[Recorded information]
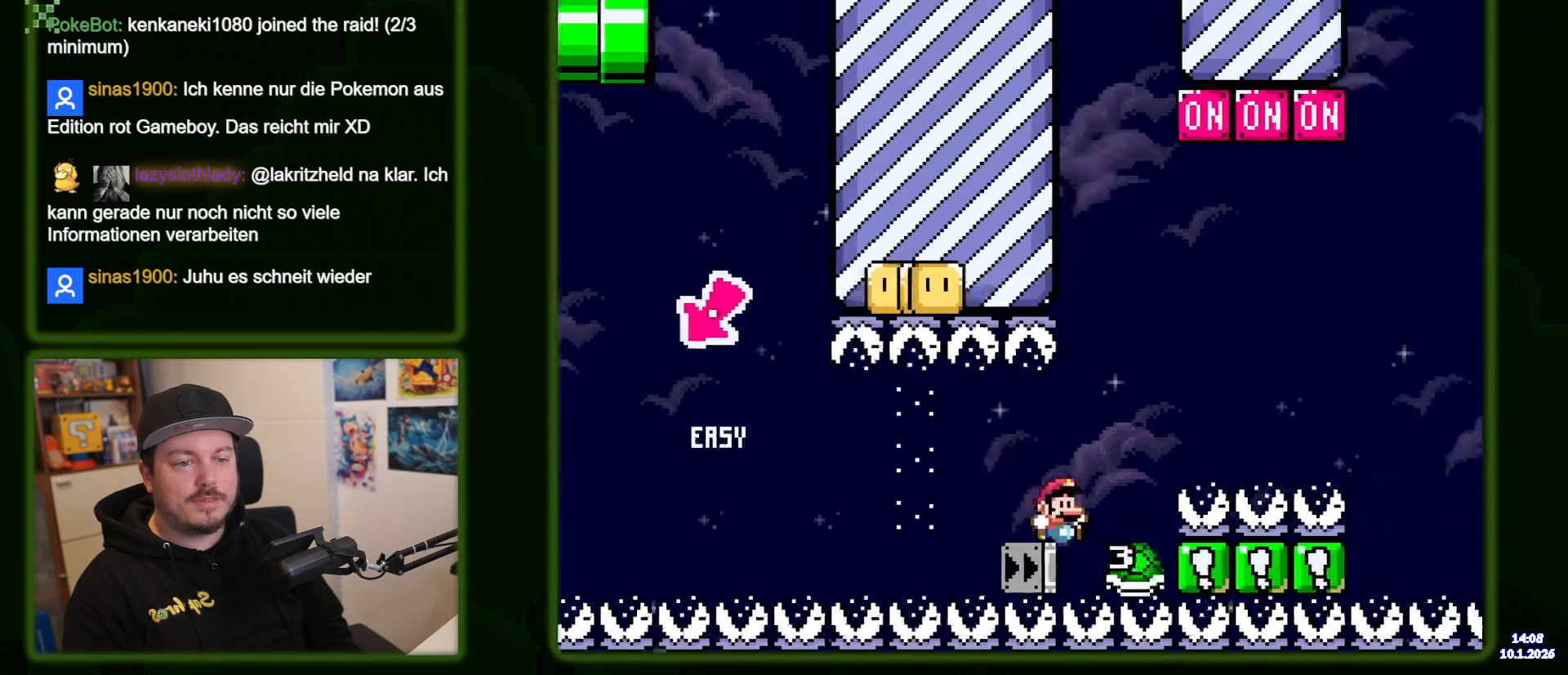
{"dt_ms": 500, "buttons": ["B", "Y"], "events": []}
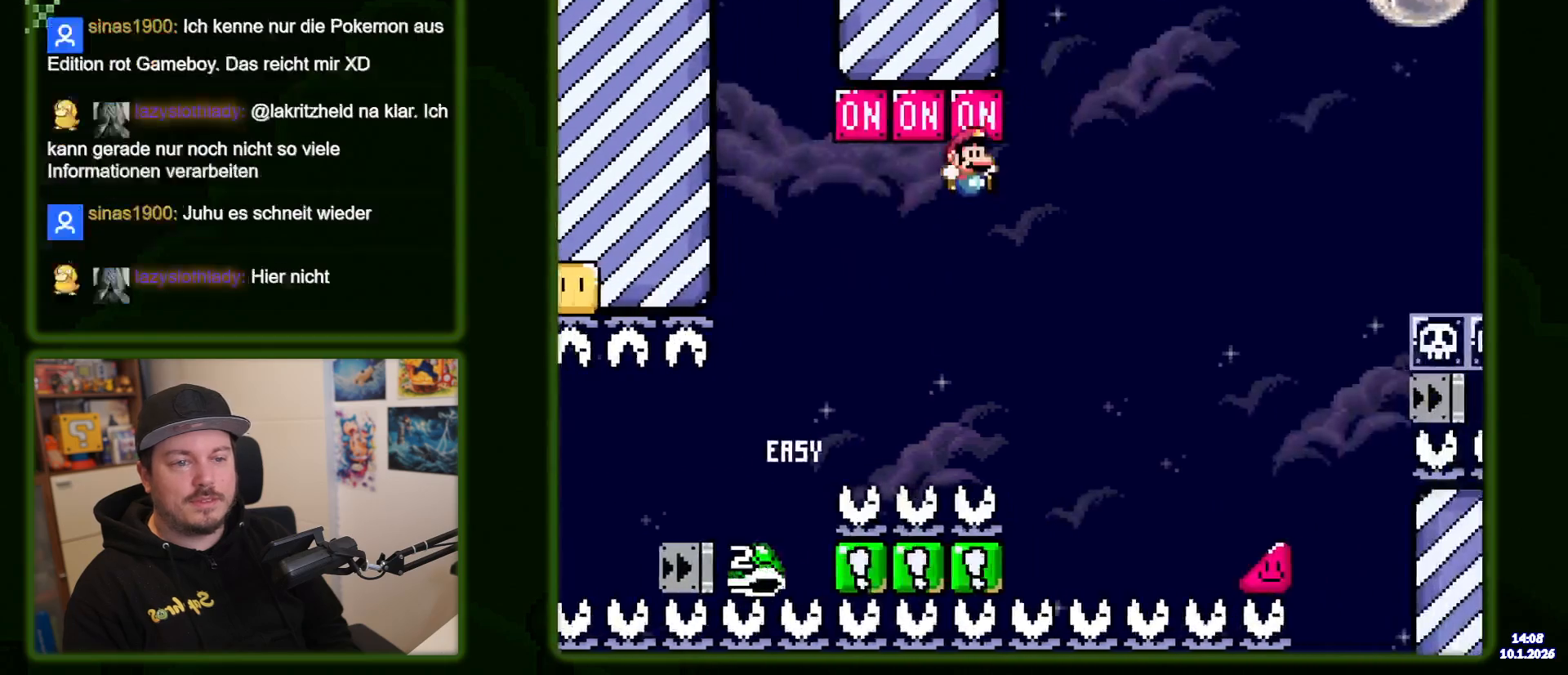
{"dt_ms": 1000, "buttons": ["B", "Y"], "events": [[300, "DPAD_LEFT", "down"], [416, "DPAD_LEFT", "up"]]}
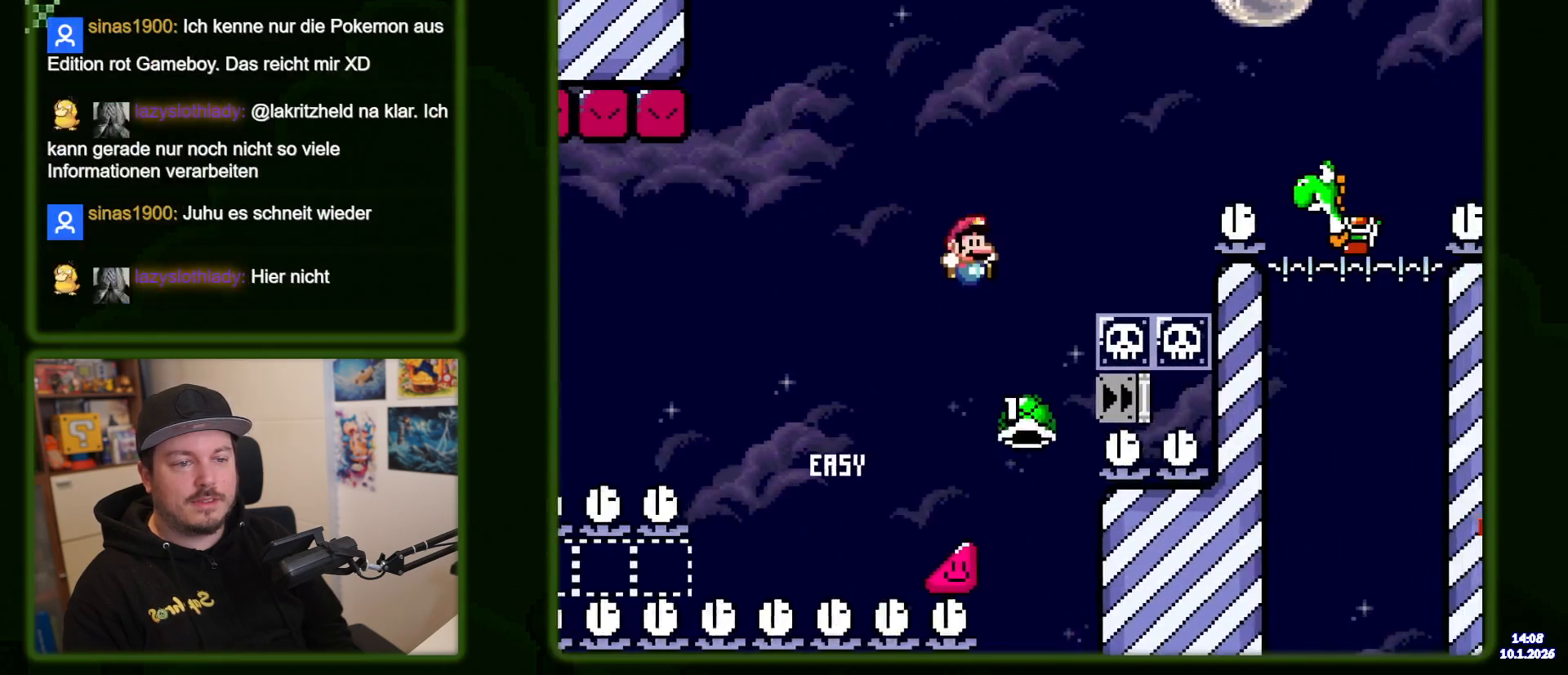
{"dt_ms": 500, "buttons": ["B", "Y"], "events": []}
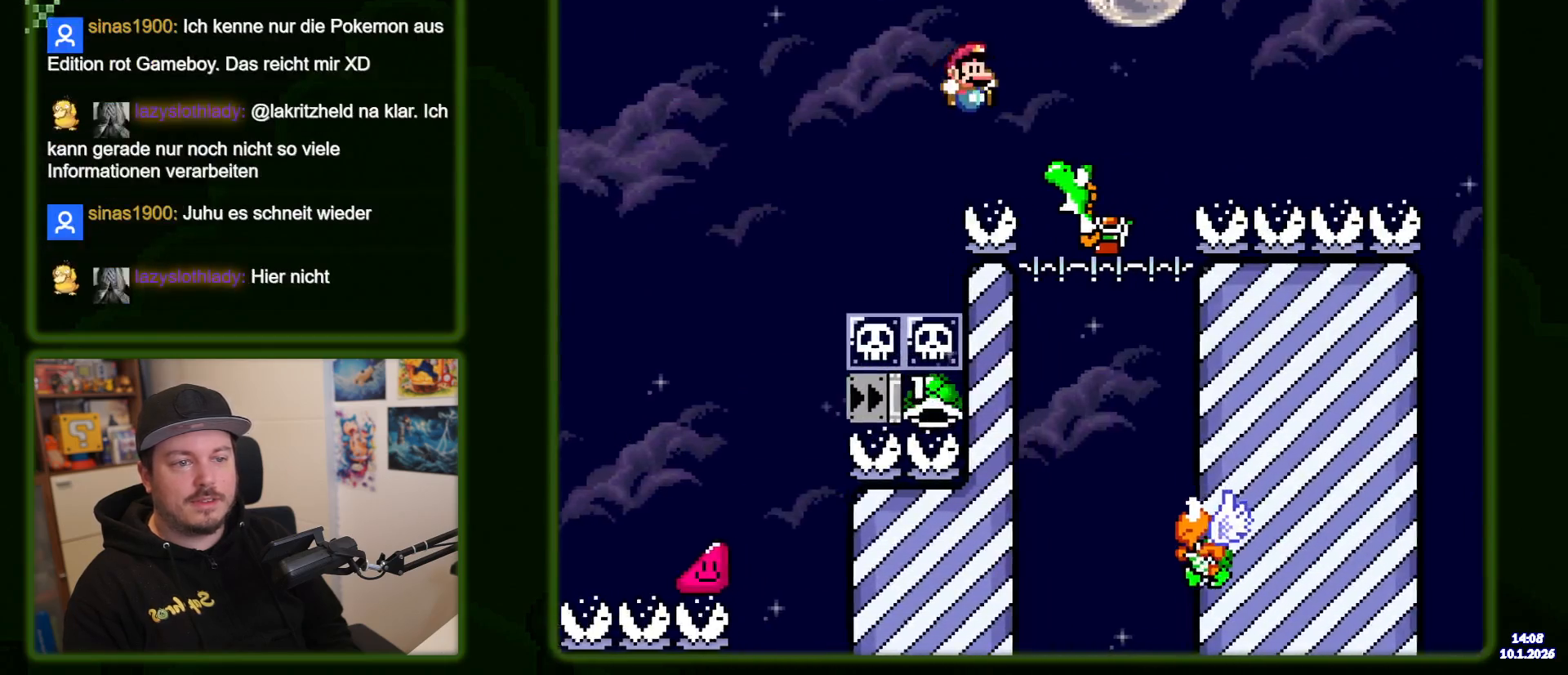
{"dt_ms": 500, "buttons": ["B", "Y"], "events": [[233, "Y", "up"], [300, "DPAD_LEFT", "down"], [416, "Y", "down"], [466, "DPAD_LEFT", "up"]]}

[Task description]
Drop the pictures and reproduce the rest of the data exactly.

[Solved exercise]
{"dt_ms": 500, "buttons": ["B", "Y"], "events": []}
{"dt_ms": 1000, "buttons": ["B", "Y"], "events": [[300, "DPAD_LEFT", "down"], [416, "DPAD_LEFT", "up"]]}
{"dt_ms": 500, "buttons": ["B", "Y"], "events": []}
{"dt_ms": 500, "buttons": ["B", "Y"], "events": [[233, "Y", "up"], [300, "DPAD_LEFT", "down"], [416, "Y", "down"], [466, "DPAD_LEFT", "up"]]}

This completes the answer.